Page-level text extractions

________________________

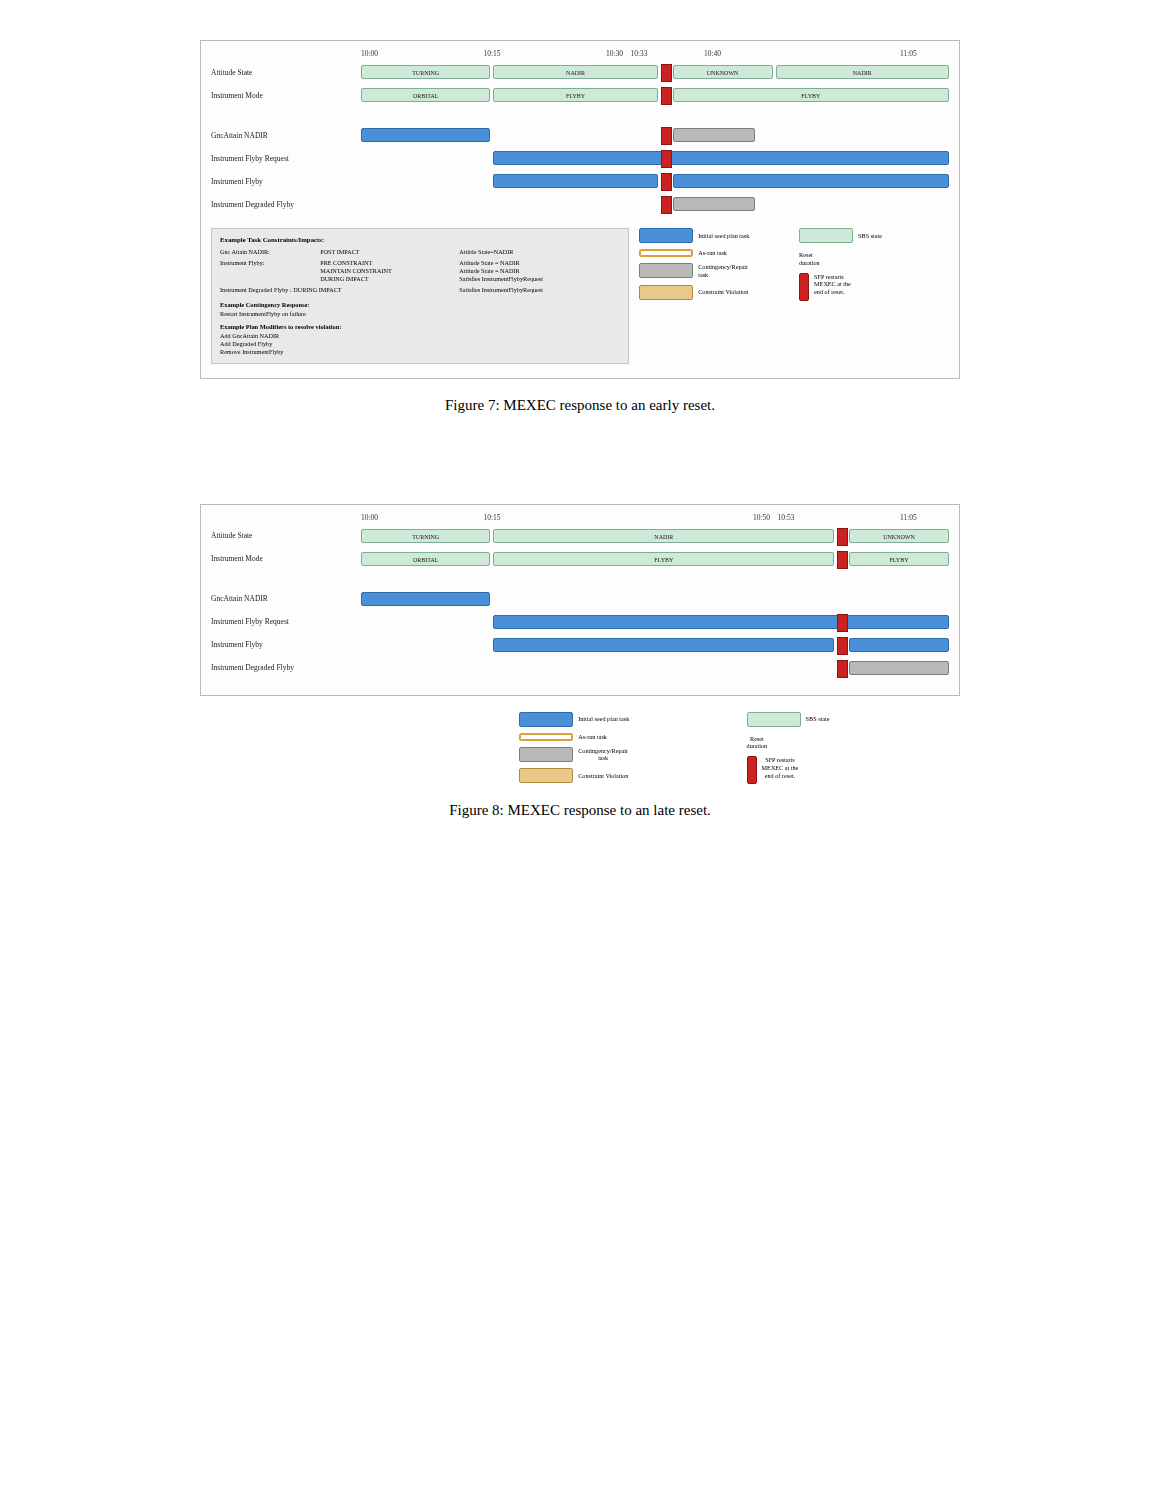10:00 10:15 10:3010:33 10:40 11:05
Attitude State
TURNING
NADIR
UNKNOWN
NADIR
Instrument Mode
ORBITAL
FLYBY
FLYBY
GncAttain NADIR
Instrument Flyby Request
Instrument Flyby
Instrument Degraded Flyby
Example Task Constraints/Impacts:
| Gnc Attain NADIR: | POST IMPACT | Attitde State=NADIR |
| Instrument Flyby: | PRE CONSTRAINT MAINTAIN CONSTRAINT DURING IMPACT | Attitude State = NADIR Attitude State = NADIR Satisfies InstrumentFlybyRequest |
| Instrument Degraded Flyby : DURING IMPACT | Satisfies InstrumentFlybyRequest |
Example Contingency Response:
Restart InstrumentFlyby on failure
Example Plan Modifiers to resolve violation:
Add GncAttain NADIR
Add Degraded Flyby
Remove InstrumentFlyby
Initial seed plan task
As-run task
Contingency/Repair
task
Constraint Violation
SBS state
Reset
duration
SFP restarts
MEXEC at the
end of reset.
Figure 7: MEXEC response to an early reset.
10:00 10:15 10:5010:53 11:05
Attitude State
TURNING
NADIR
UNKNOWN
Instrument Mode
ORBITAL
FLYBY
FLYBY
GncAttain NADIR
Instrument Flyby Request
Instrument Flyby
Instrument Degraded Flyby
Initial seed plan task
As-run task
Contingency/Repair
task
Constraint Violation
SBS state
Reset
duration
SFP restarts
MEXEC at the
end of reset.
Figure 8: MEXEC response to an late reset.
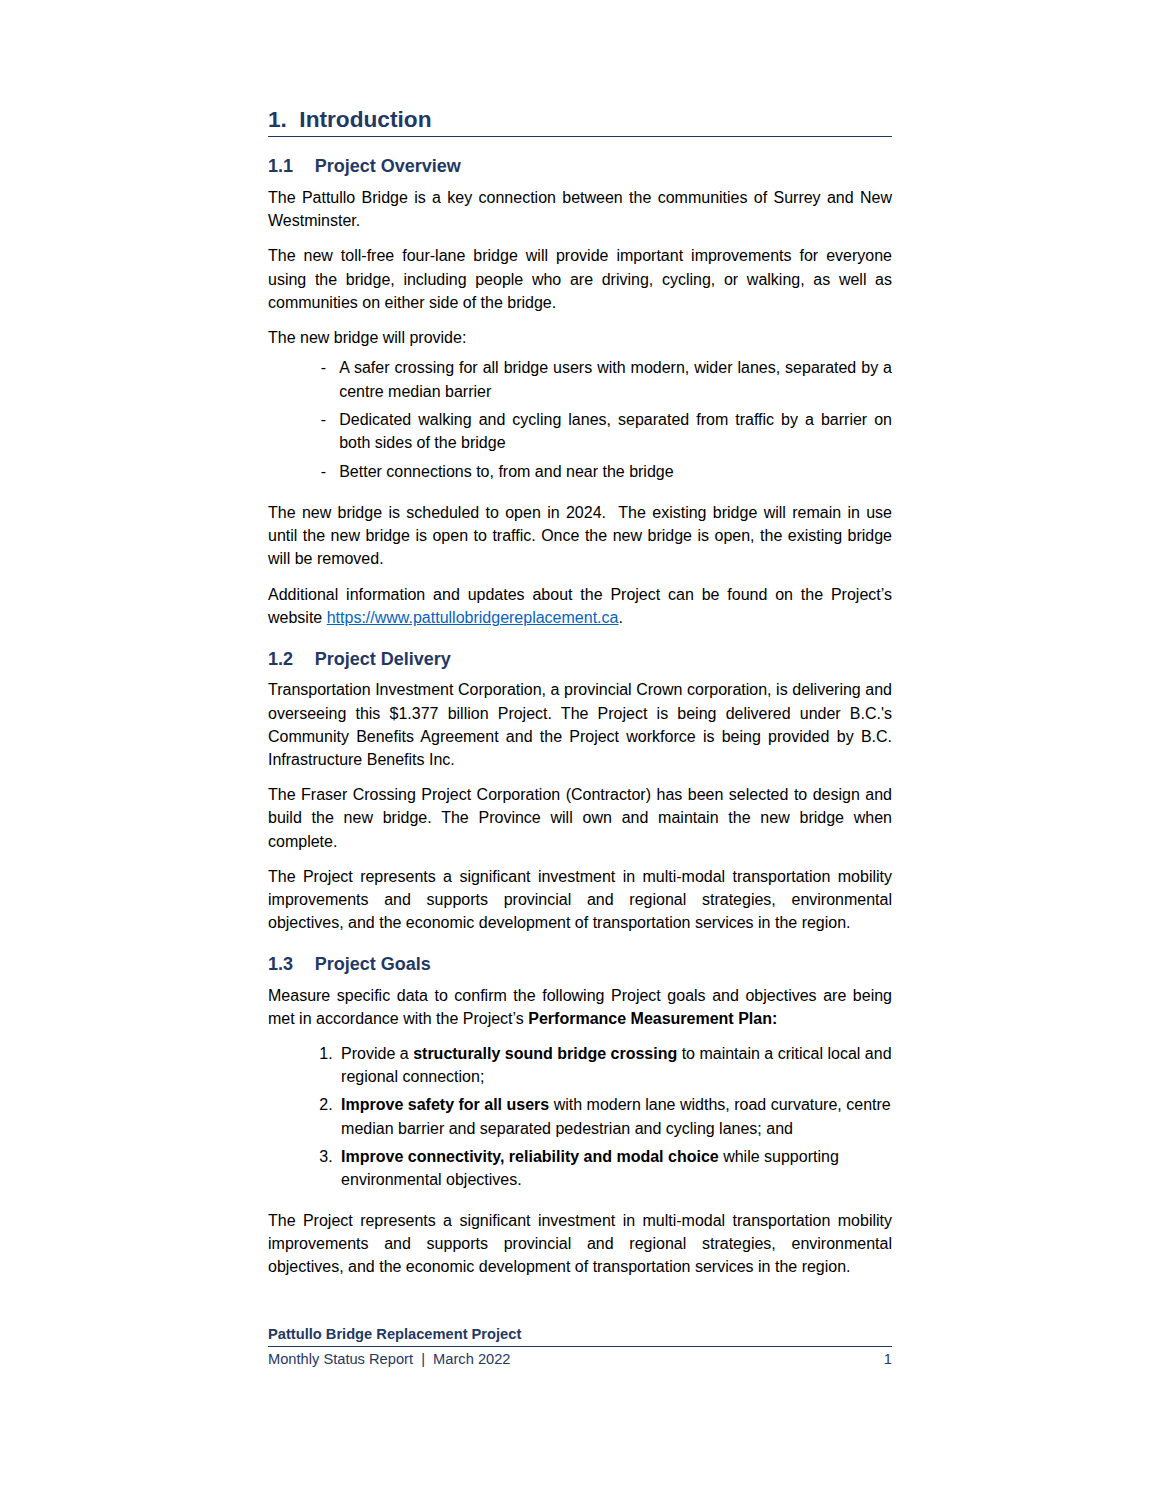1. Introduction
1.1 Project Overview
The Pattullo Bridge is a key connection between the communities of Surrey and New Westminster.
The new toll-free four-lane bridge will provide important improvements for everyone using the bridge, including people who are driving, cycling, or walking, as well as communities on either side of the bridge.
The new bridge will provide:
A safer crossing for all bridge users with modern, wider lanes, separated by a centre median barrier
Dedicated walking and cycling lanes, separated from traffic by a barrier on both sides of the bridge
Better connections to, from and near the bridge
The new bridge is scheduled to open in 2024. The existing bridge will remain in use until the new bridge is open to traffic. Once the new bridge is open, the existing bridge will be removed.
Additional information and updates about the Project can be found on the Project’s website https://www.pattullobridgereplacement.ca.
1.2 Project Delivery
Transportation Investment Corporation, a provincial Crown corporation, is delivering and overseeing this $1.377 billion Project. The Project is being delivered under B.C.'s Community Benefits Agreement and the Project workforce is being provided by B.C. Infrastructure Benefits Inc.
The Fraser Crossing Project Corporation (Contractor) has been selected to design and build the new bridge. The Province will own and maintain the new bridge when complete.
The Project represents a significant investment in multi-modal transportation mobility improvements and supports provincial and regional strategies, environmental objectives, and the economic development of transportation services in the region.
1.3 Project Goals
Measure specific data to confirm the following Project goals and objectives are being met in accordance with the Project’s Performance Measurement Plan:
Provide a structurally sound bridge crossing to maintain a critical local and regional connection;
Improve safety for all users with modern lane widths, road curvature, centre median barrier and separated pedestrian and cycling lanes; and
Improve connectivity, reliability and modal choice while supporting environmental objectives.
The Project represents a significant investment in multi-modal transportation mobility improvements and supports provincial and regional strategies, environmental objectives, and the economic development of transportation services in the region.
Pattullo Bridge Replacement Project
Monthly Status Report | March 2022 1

________________________

WORK TASK:
With the pictures stripped out, return each record word for word.

WRITTEN RESPONSE:
10:00 10:15 10:3010:33 10:40 11:05
Attitude State
TURNING
NADIR
UNKNOWN
NADIR
Instrument Mode
ORBITAL
FLYBY
FLYBY
GncAttain NADIR
Instrument Flyby Request
Instrument Flyby
Instrument Degraded Flyby
Example Task Constraints/Impacts:
| Gnc Attain NADIR: | POST IMPACT | Attitde State=NADIR |
| Instrument Flyby: | PRE CONSTRAINT MAINTAIN CONSTRAINT DURING IMPACT | Attitude State = NADIR Attitude State = NADIR Satisfies InstrumentFlybyRequest |
| Instrument Degraded Flyby : DURING IMPACT | Satisfies InstrumentFlybyRequest |
Example Contingency Response:
Restart InstrumentFlyby on failure
Example Plan Modifiers to resolve violation:
Add GncAttain NADIR
Add Degraded Flyby
Remove InstrumentFlyby
Initial seed plan task
As-run task
Contingency/Repair
task
Constraint Violation
SBS state
Reset
duration
SFP restarts
MEXEC at the
end of reset.
Figure 7: MEXEC response to an early reset.
10:00 10:15 10:5010:53 11:05
Attitude State
TURNING
NADIR
UNKNOWN
Instrument Mode
ORBITAL
FLYBY
FLYBY
GncAttain NADIR
Instrument Flyby Request
Instrument Flyby
Instrument Degraded Flyby
Initial seed plan task
As-run task
Contingency/Repair
task
Constraint Violation
SBS state
Reset
duration
SFP restarts
MEXEC at the
end of reset.
Figure 8: MEXEC response to an late reset.
1. Introduction
1.1 Project Overview
The Pattullo Bridge is a key connection between the communities of Surrey and New Westminster.
The new toll-free four-lane bridge will provide important improvements for everyone using the bridge, including people who are driving, cycling, or walking, as well as communities on either side of the bridge.
The new bridge will provide:
A safer crossing for all bridge users with modern, wider lanes, separated by a centre median barrier
Dedicated walking and cycling lanes, separated from traffic by a barrier on both sides of the bridge
Better connections to, from and near the bridge
The new bridge is scheduled to open in 2024. The existing bridge will remain in use until the new bridge is open to traffic. Once the new bridge is open, the existing bridge will be removed.
Additional information and updates about the Project can be found on the Project’s website https://www.pattullobridgereplacement.ca.
1.2 Project Delivery
Transportation Investment Corporation, a provincial Crown corporation, is delivering and overseeing this $1.377 billion Project. The Project is being delivered under B.C.'s Community Benefits Agreement and the Project workforce is being provided by B.C. Infrastructure Benefits Inc.
The Fraser Crossing Project Corporation (Contractor) has been selected to design and build the new bridge. The Province will own and maintain the new bridge when complete.
The Project represents a significant investment in multi-modal transportation mobility improvements and supports provincial and regional strategies, environmental objectives, and the economic development of transportation services in the region.
1.3 Project Goals
Measure specific data to confirm the following Project goals and objectives are being met in accordance with the Project’s Performance Measurement Plan:
Provide a structurally sound bridge crossing to maintain a critical local and regional connection;
Improve safety for all users with modern lane widths, road curvature, centre median barrier and separated pedestrian and cycling lanes; and
Improve connectivity, reliability and modal choice while supporting environmental objectives.
The Project represents a significant investment in multi-modal transportation mobility improvements and supports provincial and regional strategies, environmental objectives, and the economic development of transportation services in the region.
Pattullo Bridge Replacement Project
Monthly Status Report | March 2022 1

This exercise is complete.